Die beiden Freunde setzten indessen ihre gemeinschaftliche Untersuchung auf alle mögliche Art und mehrere Nächte hindurch unermüdet fort. Endlich hörten sie das Geräusch einmal ziemlich spät gegen Morgen, als der Tag bereits zu grauen anfing. Der Fremde geriet auf den Einfall, das ganze Gebäude nun einmal ohne Licht zu durchschleichen, unterdessen der Rittmeister in einem der Zimmer sich in Bereitschaft halten musste, ihm auf den ersten Wink zu Hilfe zu eilen. Nachdem jener fast eine halbe Stunde abwesend war, hörte der Rittmeister Hilferufe. Die Stimme erscholl sehr dumpf und schien aus tiefer Ferne zu kommen. In der freundschaftlichsten Eile ergriff er Licht und Gewehr, folgte dem Ruf und fand nach einigem Suchen seinen Freund im Fußboden eines schmalen, ihm bisher unbekannten Ganges versunken. Sie schritten nun zur näheren Untersuchung und fanden, dass dies der Eingang zu einer Menge verdeckter Gänge und Schlupfwinkel war. Die sehr dicken Mauern des Schlosses waren meistens doppelt und hatten einen Zwischenraum. Durch diesen konnte man vom Eingang aus über, unter und um die meisten Zimmer kommen. Wahrscheinlich hatte man diese Schlupfwinkel ursprünglich zur Aufbewahrung von Kostbarkeiten in Kriegszeiten bestimmt und in dieser Hinsicht das Schloss selbst als eine Gespensterwohnung verschrien. Wenigstens machten die angesehensten Bürger des Städtchens im Siebenjährigen Kriege sich diesen Ruf des Schlosses in der Art zunutze, dass sie ihre besten Sachen und selbst beträchtliche Vorräte an Lebensmitteln hier verbargen. Um die Entdeckung der Täuschung desto sicherer zu hintertreiben, schlichen sich zuweilen, besonders wenn Kriegsvölker in der Nähe waren, vertraute Leute in das Schloss und erregten des Nachts von ihren Schlupfwinkeln aus unentdeckt das spukende Getöse durch alle Teile des Schlosses.

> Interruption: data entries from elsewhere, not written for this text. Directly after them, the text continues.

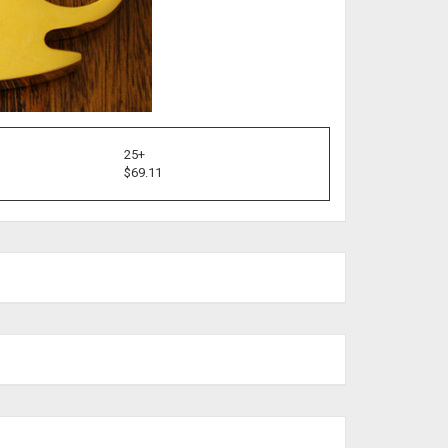
25+
$69.11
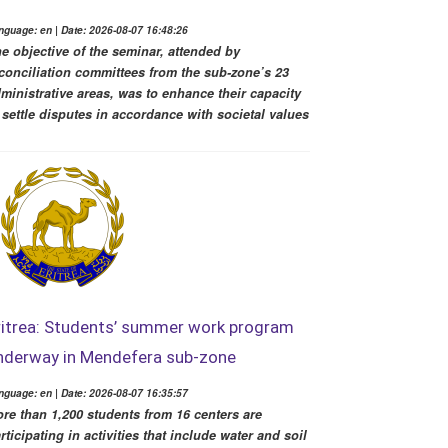
nguage: en | Date: 2026-08-07 16:48:26
e objective of the seminar, attended by
conciliation committees from the sub-zone’s 23
ministrative areas, was to enhance their capacity
 settle disputes in accordance with societal values
ritrea: Students’ summer work program
nderway in Mendefera sub-zone
nguage: en | Date: 2026-08-07 16:35:57
re than 1,200 students from 16 centers are
rticipating in activities that include water and soil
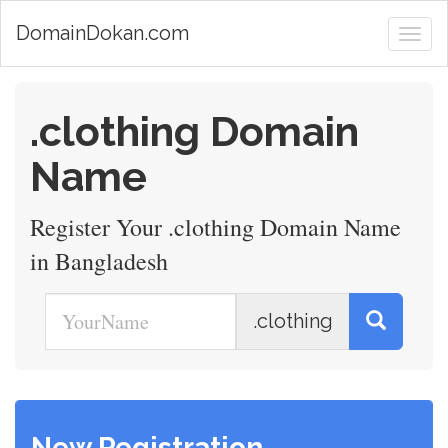
DomainDokan.com
.clothing Domain
Name
Register Your .clothing Domain Name
in Bangladesh
.clothing
New Registration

Vermutlich waren sie beim Einzug in ihre nächtliche Wohnung von dem Bedienten überrascht worden, dem sie, um nicht entdeckt zu werden, nun schon übel mitspielen mussten. Doch war seine Krankheit gewiss mehr die Folge seiner Furcht vor übernatürlichen Wesen als der erlittenen Misshandlungen.

Der Vorrat von Proviant kam sowohl den Findern als auch dem übrigen Regiment, welches damals eben großen Mangel daran litt, vortrefflich zustatten. Da sie aber nur noch wenige Tage dort blieben, während welcher es natürlich nicht mehr spukte, so konnten sie die Täter der Misshandlung so wenig wie die ersten Triebfedern der Volkstäuschung noch bestimmter ausfindig machen.